The shareholders of France’s PSA Group and US-Italian rival Fiat Chrysler Automobiles NV were yesterday expected to approve their merger, creating the world’s fourth-biggest automaker by volume, Stellantis.
The outcome of the vote by PSA and Fiat shareholders was seen as a foregone conclusion, coming two weeks after the European Commission gave conditional approval to the megamerger announced in late 2019.
The 50-50 tie-up, which was delayed by the COVID-19 pandemic, is seen as crucial for the two groups to undertake the investment needed to transition to clean car technology.
Photo: Reuters
“This merger is a matter of survival for both Fiat and PSA,” said Giuliano Noci, professor of strategy at the Polytechnic University of Milan’s school of management, citing the “enormous technological and strategic challenges” faced by both, as well as the damage wrought by the pandemic.
The merger allows Fiat Chrysler to strengthen its presence in Europe and the French group to regain a foothold in the US.
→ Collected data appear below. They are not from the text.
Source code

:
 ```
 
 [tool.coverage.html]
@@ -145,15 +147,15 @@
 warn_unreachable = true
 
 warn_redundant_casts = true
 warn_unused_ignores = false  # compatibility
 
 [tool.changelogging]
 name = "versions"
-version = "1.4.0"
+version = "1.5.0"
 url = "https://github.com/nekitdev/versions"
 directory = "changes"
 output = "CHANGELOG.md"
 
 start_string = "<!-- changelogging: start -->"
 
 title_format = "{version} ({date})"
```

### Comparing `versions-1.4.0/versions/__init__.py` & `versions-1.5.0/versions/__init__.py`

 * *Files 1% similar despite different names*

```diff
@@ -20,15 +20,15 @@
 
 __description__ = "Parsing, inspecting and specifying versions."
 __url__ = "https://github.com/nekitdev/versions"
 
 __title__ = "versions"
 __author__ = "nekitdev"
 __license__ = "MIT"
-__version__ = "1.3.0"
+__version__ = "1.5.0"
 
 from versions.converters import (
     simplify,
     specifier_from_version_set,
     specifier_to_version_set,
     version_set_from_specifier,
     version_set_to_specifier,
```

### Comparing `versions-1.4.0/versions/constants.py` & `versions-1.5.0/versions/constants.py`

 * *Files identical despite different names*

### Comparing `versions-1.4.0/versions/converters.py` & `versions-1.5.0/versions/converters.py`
Ranking behind global rivals such as Volkswagen AG, Renault-Nissan-Mitsubishi alliance and Toyota Motor Corp, Stellantis would be the fourth-largest automaker by volume and the third-largest by revenue, with a workforce of more than 400,000.
The new company would group producers such as Peugeot, Citroen, Fiat, Chrysler, Jeep, Alfa Romeo and Maserati, each of which would continue under their own brand names.
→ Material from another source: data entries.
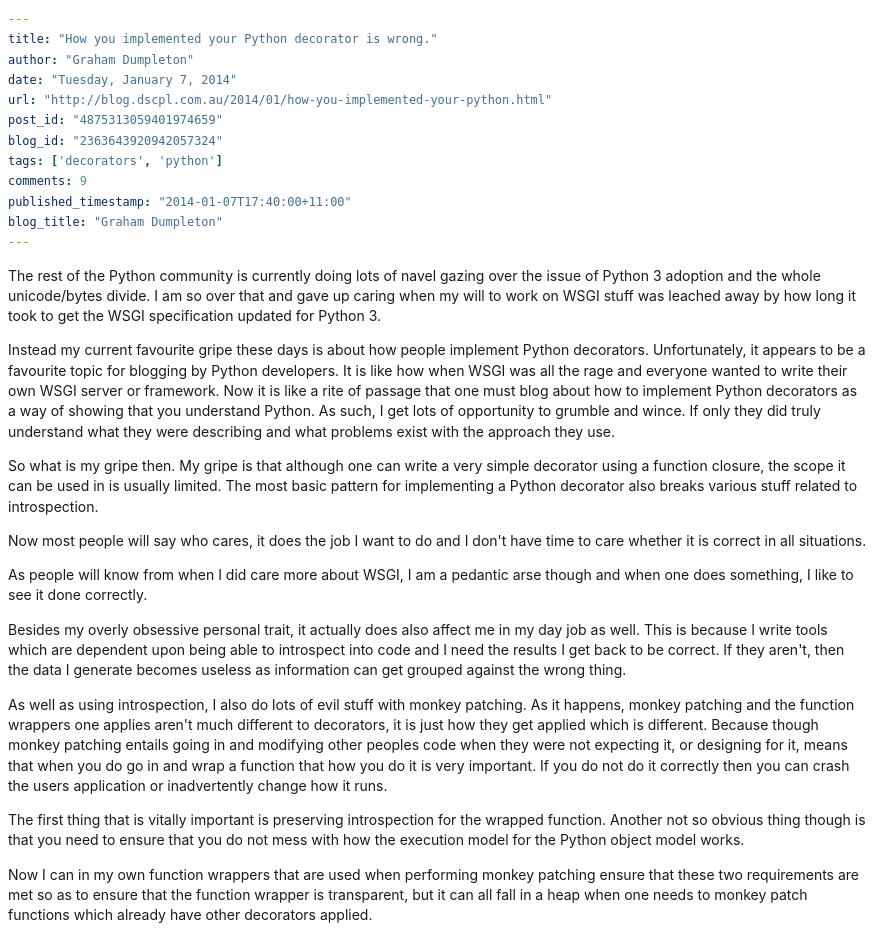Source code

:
 ```yaml
---
title: "How you implemented your Python decorator is wrong."
author: "Graham Dumpleton"
date: "Tuesday, January 7, 2014"
url: "http://blog.dscpl.com.au/2014/01/how-you-implemented-your-python.html"
post_id: "4875313059401974659"
blog_id: "2363643920942057324"
tags: ['decorators', 'python']
comments: 9
published_timestamp: "2014-01-07T17:40:00+11:00"
blog_title: "Graham Dumpleton"
---
```


The rest of the Python community is currently doing lots of navel gazing over the issue of Python 3 adoption and the whole unicode/bytes divide. I am so over that and gave up caring when my will to work on WSGI stuff was leached away by how long it took to get the WSGI specification updated for Python 3.  
  
Instead my current favourite gripe these days is about how people implement Python decorators. Unfortunately, it appears to be a favourite topic for blogging by Python developers. It is like how when WSGI was all the rage and everyone wanted to write their own WSGI server or framework. Now it is like a rite of passage that one must blog about how to implement Python decorators as a way of showing that you understand Python. As such, I get lots of opportunity to grumble and wince. If only they did truly understand what they were describing and what problems exist with the approach they use.  
  
So what is my gripe then. My gripe is that although one can write a very simple decorator using a function closure, the scope it can be used in is usually limited. The most basic pattern for implementing a Python decorator also breaks various stuff related to introspection.  
  
Now most people will say who cares, it does the job I want to do and I don't have time to care whether it is correct in all situations.  
  
As people will know from when I did care more about WSGI, I am a pedantic arse though and when one does something, I like to see it done correctly.  
  
Besides my overly obsessive personal trait, it actually does also affect me in my day job as well. This is because I write tools which are dependent upon being able to introspect into code and I need the results I get back to be correct. If they aren't, then the data I generate becomes useless as information can get grouped against the wrong thing.  
  
As well as using introspection, I also do lots of evil stuff with monkey patching. As it happens, monkey patching and the function wrappers one applies aren't much different to decorators, it is just how they get applied which is different. Because though monkey patching entails going in and modifying other peoples code when they were not expecting it, or designing for it, means that when you do go in and wrap a function that how you do it is very important. If you do not do it correctly then you can crash the users application or inadvertently change how it runs.  
  
The first thing that is vitally important is preserving introspection for the wrapped function. Another not so obvious thing though is that you need to ensure that you do not mess with how the execution model for the Python object model works.  
  
Now I can in my own function wrappers that are used when performing monkey patching ensure that these two requirements are met so as to ensure that the function wrapper is transparent, but it can all fall in a heap when one needs to monkey patch functions which already have other decorators applied.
PSA and Fiat expect the merger to allow them to achieve billions of euros in synergies each year.
“Only the most agile, with a Darwinian spirit, will survive,” PSA CEO Carlos Tavares, who would take the helm of the merged group, said in November.
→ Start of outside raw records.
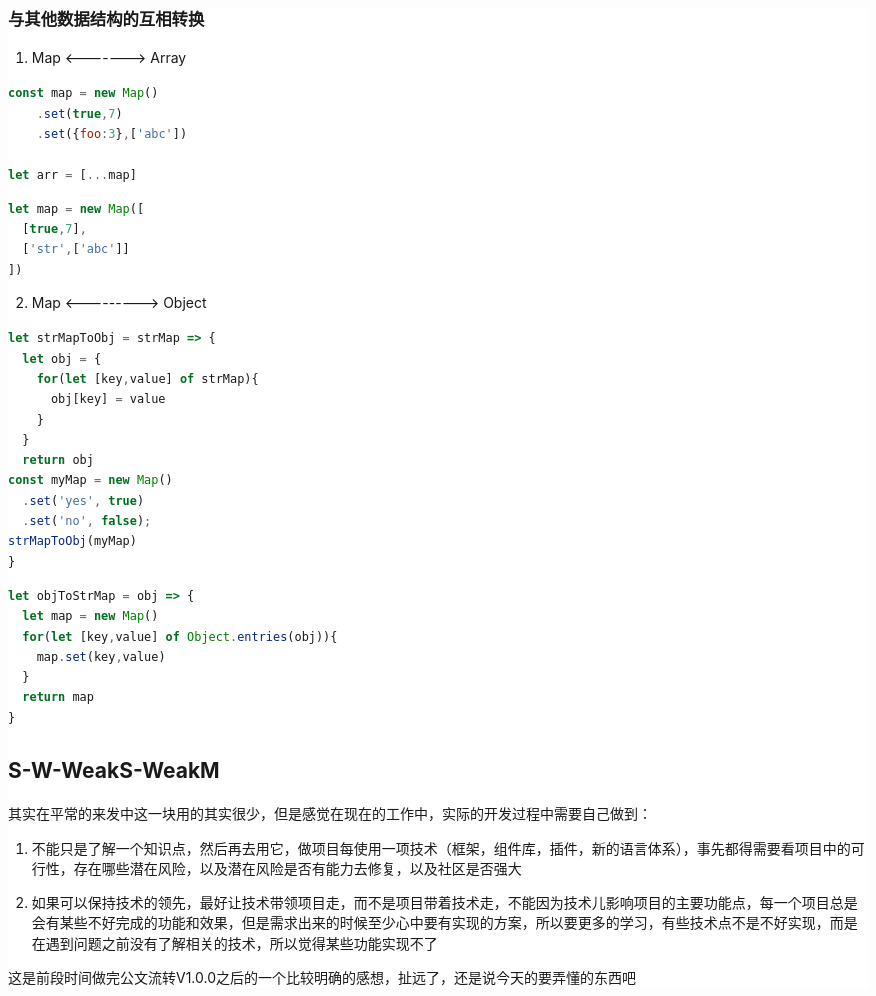 ### 与其他数据结构的互相转换

1. Map <-------> Array

```js
const map = new Map()
    .set(true,7)
    .set({foo:3},['abc'])

let arr = [...map]
```

```js
let map = new Map([
  [true,7],
  ['str',['abc']]
])
```

2. Map <---------> Object

```js
let strMapToObj = strMap => {
  let obj = {
    for(let [key,value] of strMap){
      obj[key] = value
    }
  }
  return obj
const myMap = new Map()
  .set('yes', true)
  .set('no', false);
strMapToObj(myMap)
}
```

```js
let objToStrMap = obj => {
  let map = new Map()
  for(let [key,value] of Object.entries(obj)){
    map.set(key,value)
  }
  return map
}
```
## S-W-WeakS-WeakM

其实在平常的来发中这一块用的其实很少，但是感觉在现在的工作中，实际的开发过程中需要自己做到：

1. 不能只是了解一个知识点，然后再去用它，做项目每使用一项技术（框架，组件库，插件，新的语言体系），事先都得需要看项目中的可行性，存在哪些潜在风险，以及潜在风险是否有能力去修复，以及社区是否强大

2. 如果可以保持技术的领先，最好让技术带领项目走，而不是项目带着技术走，不能因为技术儿影响项目的主要功能点，每一个项目总是会有某些不好完成的功能和效果，但是需求出来的时候至少心中要有实现的方案，所以要更多的学习，有些技术点不是不好实现，而是在遇到问题之前没有了解相关的技术，所以觉得某些功能实现不了

这是前段时间做完公文流转V1.0.0之后的一个比较明确的感想，扯远了，还是说今天的要弄懂的东西吧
The European Commission had been worried the merger could affect competition in Europe’s lucrative van market, with PSA and FCA together accounting for 34 percent of market share.
To assuage those concerns, the commission said PSA would continue an agreement with Toyota to manufacture vans to be sold under the Japanese brand in Europe.
The disruptions wrought by COVID-19, which ground manufacturing to a halt for several weeks in the first half of last year, forced PSA and Fiat to change the terms of their tie-up to ensure it remained a merger of equals.
FCA agreed to lower the exceptional dividend to be distributed to its shareholders, while PSA agreed to share out its 46 percent stake in French automotive equipment maker Faurecia among all shareholders of the new company, rather than its shareholders alone as agreed to previously.
The two companies have so far shown relative resilience in the face of the pandemic.
Fiat Chrysler posted net profits of 1.2 billion euros (US$1.47 billion) in the third quarter, compared with losses of 1.04 billion euros in the second quarter, when much of the world was in lockdown.
PSA sold 589,000 fewer vehicles in the third quarter, but sold them for more money as part of a strategy to maximize profitability and cash flow, which boosted turnover by 1.2 percent.
At the time when the merger was announced Tavares said that no plant would be closed, but unions in France remain skeptical.
“On the whole, it’s a good insurance policy for the future of our group. Those who don’t make the shift risk being left by the wayside,” a representative for the CFTC union at PSA, Franck Don, said.
“What synergies will they find and what consequences will that have for sites in France?” he added.